Is Monsanto Really Evil?

No need to listen to me. Listen to Scientific American:

"Monsanto and the other big ag-biotech companies have developed reliable, biologically insect-resistant and herbicide-tolerant commodity crops that benefit people, farmers and the environment, and are nutritionally identical to their non-GM counterparts (2)."

Monsanto makes GM insect-resistant crops that contain a gene that codes for a bacterial protein that kills insects but doesn't affect humans or animals. That means less insecticide is needed and that's helpful because insecticides aren't as discriminating in who or what they poison.

And yes, Monsanto develops crops that can withstand an insecticide known as glyphosphate, aka Roundup, which anti-GM people worry about as being a carcinogen.

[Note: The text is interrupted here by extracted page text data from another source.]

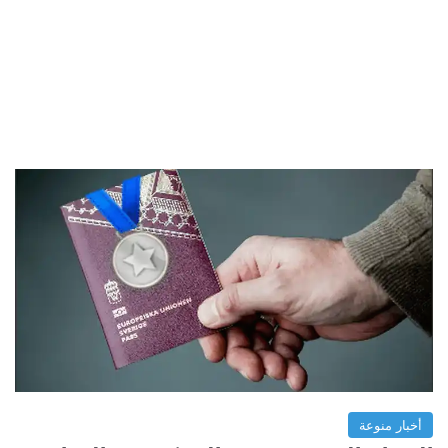
أخبار منوعة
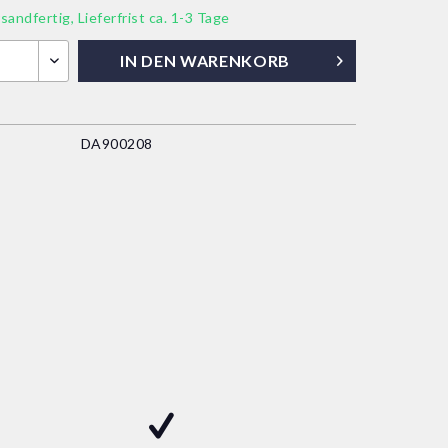
sandfertig, Lieferfrist ca. 1-3 Tage
IN DEN
WARENKORB
DA900208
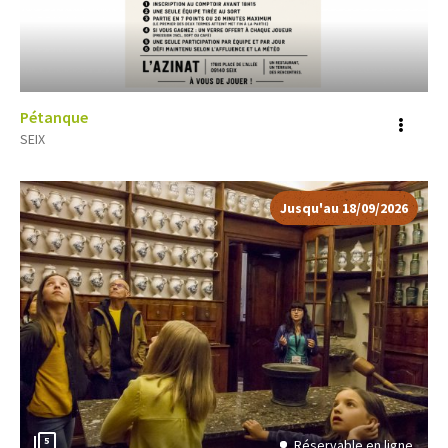
Pétanque
Voir
SEIX
plus
d'inf
Jusqu'au 18/09/2026
5
Réservable en ligne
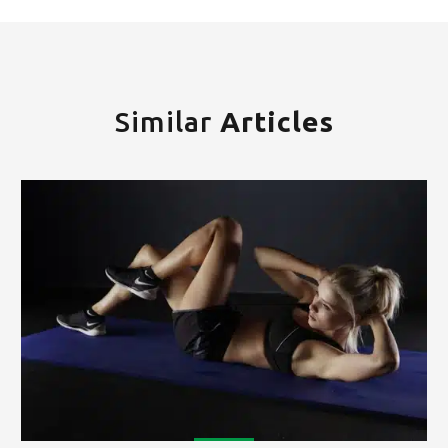
Similar
Articles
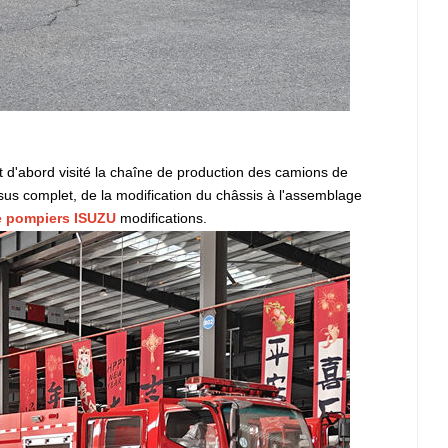
d'abord visité la chaîne de production des camions de
ssus complet, de la modification du châssis à l'assemblage
e pompiers ISUZU
modifications.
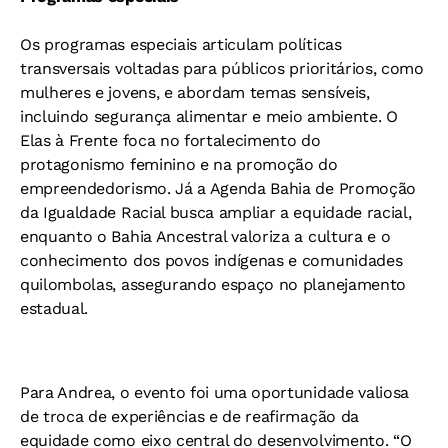
Os programas especiais articulam políticas
transversais voltadas para públicos prioritários, como
mulheres e jovens, e abordam temas sensíveis,
incluindo segurança alimentar e meio ambiente. O
Elas à Frente foca no fortalecimento do
protagonismo feminino e na promoção do
empreendedorismo. Já a Agenda Bahia de Promoção
da Igualdade Racial busca ampliar a equidade racial,
enquanto o Bahia Ancestral valoriza a cultura e o
conhecimento dos povos indígenas e comunidades
quilombolas, assegurando espaço no planejamento
estadual.
Para Andrea, o evento foi uma oportunidade valiosa
de troca de experiências e de reafirmação da
equidade como eixo central do desenvolvimento. “O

To be fair, the World Health Organization says it probably is one, and that's certainly of some concern, but a lot of chemicals used by non-GM farms use carcinogenic chemicals.

In its favor, glyphosphate is one of the mildest of all pesticides. Its toxicity is 25 times less than that of the caffeine in your coffee. Beyond all that, the use of this insecticide facilitates no-till farming and decreases topsoil loss. It also reduces CO2 emissions and improves soil quality.

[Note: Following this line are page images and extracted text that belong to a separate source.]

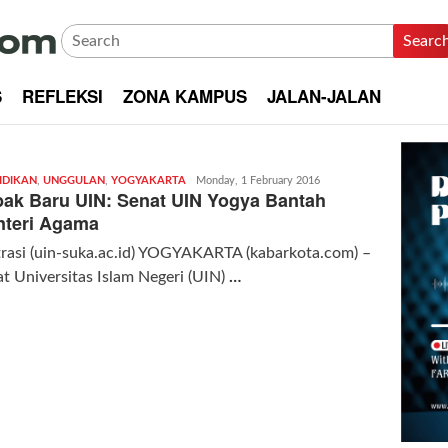
Searc
S
REFLEKSI
ZONA KAMPUS
JALAN-JALAN
IDIKAN
,
UNGGULAN
,
YOGYAKARTA
Redaksi
Monday, 1 February 2016
ak Baru UIN: Senat UIN Yogya Bantah
|
kabarkota
teri Agama
trasi (uin-suka.ac.id) YOGYAKARTA (kabarkota.com) –
t Universitas Islam Negeri (UIN)
…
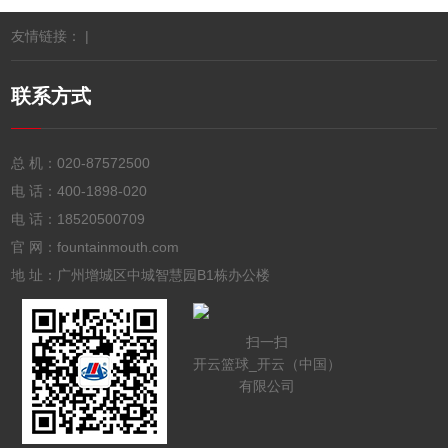
友情链接： |
联系方式
总 机：
020-87572500
电 话：
400-1898-020
电 话：
18520500709
官 网：fountainmouth.com
地 址：广州增城区中城智慧园B1栋办公楼
扫一扫
开云篮球_开云（中国）
有限公司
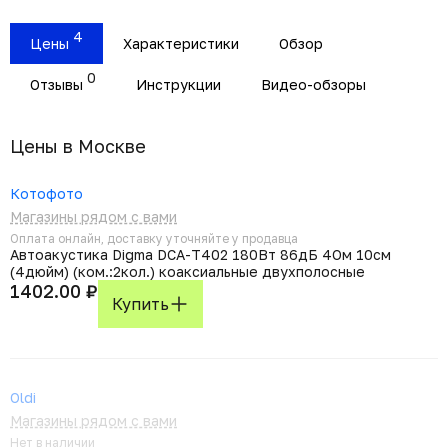
4
Цены
Характеристики
Обзор
0
Отзывы
Инструкции
Видео-обзоры
Цены в Москвe
Котофото
Магазины рядом с вами
Оплата онлайн, доставку уточняйте у продавца
Автоакустика Digma DCA-T402 180Вт 86дБ 4Ом 10см
(4дюйм) (ком.:2кол.) коаксиальные двухполосные
1402.00 ₽
Купить
Oldi
Магазины рядом с вами
Нет в наличии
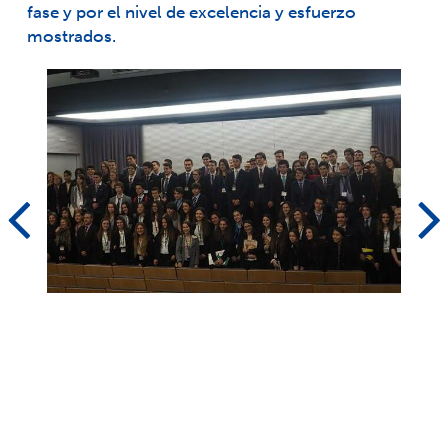
fase y por el nivel de excelencia y esfuerzo
mostrados.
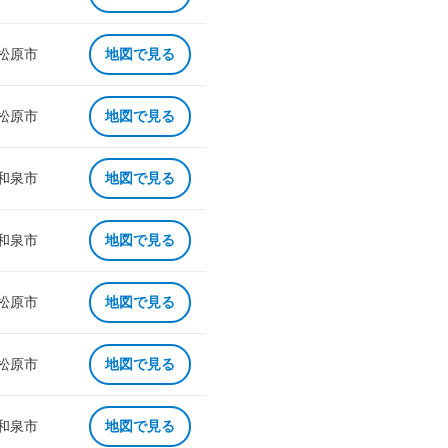
 松原市
地図で見る
 松原市
地図で見る
 和泉市
地図で見る
 和泉市
地図で見る
 松原市
地図で見る
 松原市
地図で見る
 和泉市
地図で見る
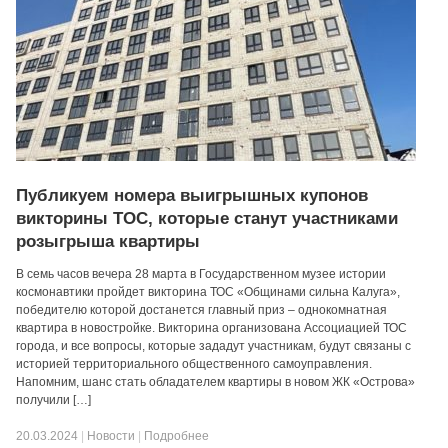
Публикуем номера выигрышных купонов
викторины ТОС, которые станут участниками
розыгрыша квартиры
В семь часов вечера 28 марта в Государственном музее истории
космонавтики пройдет викторина ТОС «Общинами сильна Калуга»,
победителю которой достанется главный приз – однокомнатная
квартира в новостройке. Викторина организована Ассоциацией ТОС
города, и все вопросы, которые зададут участникам, будут связаны с
историей территориального общественного самоуправления.
Напомним, шанс стать обладателем квартиры в новом ЖК «Острова»
получили […]
20.03.2024
|
Новости
|
Подробнее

And if that doesn't convince you, let me throw the economic argument at you: If all the rumors about tumors and toxicity were true, the company would have gone out of business, the victim of countless non-frivolous lawsuits. Additionally, dead customers are the worst of all because they rarely make for repeat business.

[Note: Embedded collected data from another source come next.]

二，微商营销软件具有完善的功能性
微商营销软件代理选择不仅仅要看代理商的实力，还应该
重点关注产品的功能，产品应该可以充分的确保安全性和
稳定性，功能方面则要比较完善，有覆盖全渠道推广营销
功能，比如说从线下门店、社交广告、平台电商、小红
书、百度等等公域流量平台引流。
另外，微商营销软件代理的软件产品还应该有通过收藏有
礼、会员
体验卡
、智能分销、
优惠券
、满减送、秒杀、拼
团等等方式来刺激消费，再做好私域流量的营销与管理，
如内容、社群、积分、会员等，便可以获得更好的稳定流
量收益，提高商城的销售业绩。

I'll acknowledge that Monsanto might be evil in other ways, like exploitation of workers or resources, but not so much in trying to produce stronger crops.

Crop

What Does Science, Real Science, Say About GM Food?

The American Association for the Advancement of Science, the American Medical Association, and the National Academy of Science are all firmly in GMO's corner. The US Food and Drug Administration, a bunch of scientific sticklers if there ever was one, has examined the research and found GM foods to be safe.

Likewise, the European Commission has funded 130 research studies on GM foods, carried out by more than 500 independent teams, and none found any unique risks.

Maybe tangible, real world facts rather than safety statistics carry more weight with non-believers: GM crops have lowered the price of food, increased safety by lowering the amount of pesticides used, and increased output of several crops by 20 to 30%, perhaps allowing some people to survive who otherwise might have perished.

That GM-Zucchini Ate My Aunt's Face

Plant biologist Robert Goldberg of UCLA, speaking in Scientific American, has complained bitterly about the GM food controversy:

"Frankenstein monsters. Things crawling out of the lab. This is the most depressing thing I've every dealt with. Today, we're facing the same objections we faced 40 years ago.

"In spite of hundreds of millions of genetic experiments involving every type of organism on earth, and people eating billions of meals without a problem, we're back to being ignorant (3)."

Will people ever accept the safety (and wisdom) of GM foods? Can we nullify the Dunning-Kruger effect as it pertains to GMO? Nicholas Light, co-author of the study that found the inverse knowledge gap among GM haters said, "Our findings suggest that changing peoples' minds first requires them to appreciate what they don't know."

Here's hoping that this article will play a small part in that.

References

  1. Fernbach, P; Light, Nicholas; et al. "Extreme opponents of genetically modified food know they least but think they know the most." Nature – Human Behavior, 14 January, 2019.
  2. Fedoroff, Nina, "Can We Trust Monsanto With Our Food?" Scientific American," July 25th, 2013.
  3. Freedman, David H., "The Truth About Genetically Modified Foods," Scientific American, August 20th, 2013.